#### Instruction 1:
Summarize the forum post on testing techniques in two sentences.
#### Instruction 2:
Answer these questions about the forum post on testing techniques:
(a) In the first sparring method, what is the opponent unaware of?
(b) What does the post say to count?
(c) When feedback is gathered, what must the opponent not know?
#### Instruction 3:
Copy the forum post on testing techniques from "When creating testing" to "becomes more aware).".

#### Document excerpt:
<<<<

When creating testing recommendations always do it from the perspective of the Technique itself and the Ability of the fighter.

Example:  Provided that the practitioner has reach necessary skill level and understanding of the technique (how to use, when to use). The technique can be tested by........


Here is my first shot at this.
Provided that the practitioner has reach necessary skill level and understanding of the technique (how to use, when to use). The technique can be tested by:

Active sparring in which his opponent is unaware that the technique will be used (no telegraphing).
 Active sparring in which the effectiveness of the delivery of the technique is measured as the opponent becomes more aware (does the technique becomes less effective as the opponent becomes more aware).
Count the number of attempts and success (what qualifies as a success can vary so there may be multiple measures of success).
Gather feedback from the person using the technique and his opponent.  (The opponent must be unaware of which technique you are measuring.)

>>>>

#### Exercise data:

<<<<

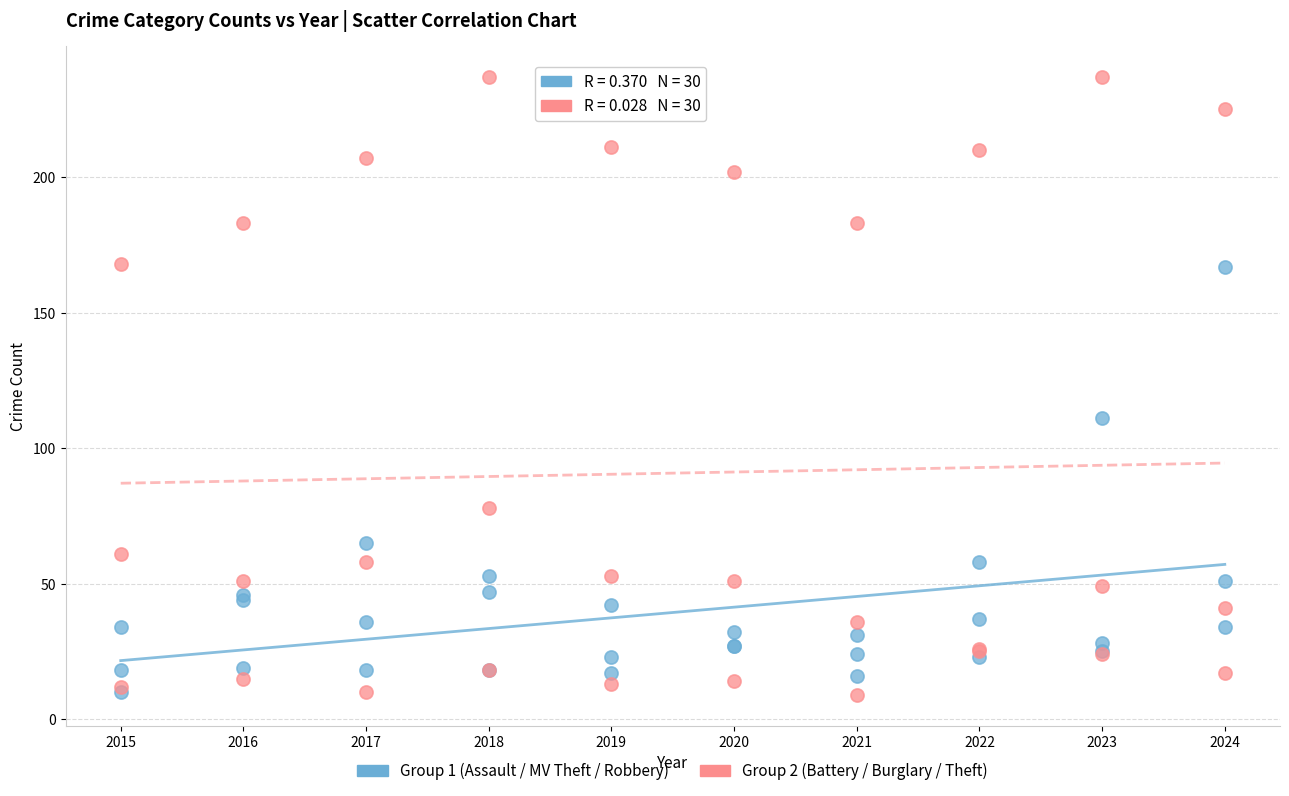

Across all series, what Y value is closest to 123?

111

>>>>

#### Task result 1:
The post says testing recommendations should be written from the perspective of the technique itself and the fighter's ability. Once the practitioner has the needed skill and understanding, it proposes testing a technique through active sparring against an opponent who is unaware and then increasingly aware, counting attempts and successes, and gathering feedback from both the user and the opponent.

#### Task result 2:
(a) That the technique will be used.
(b) The number of attempts and successes.
(c) Which technique is being measured.

#### Task result 3:
When creating testing recommendations always do it from the perspective of the Technique itself and the Ability of the fighter.

Example:  Provided that the practitioner has reach necessary skill level and understanding of the technique (how to use, when to use). The technique can be tested by........


Here is my first shot at this.
Provided that the practitioner has reach necessary skill level and understanding of the technique (how to use, when to use). The technique can be tested by:

Active sparring in which his opponent is unaware that the technique will be used (no telegraphing).
 Active sparring in which the effectiveness of the delivery of the technique is measured as the opponent becomes more aware (does the technique becomes less effective as the opponent becomes more aware).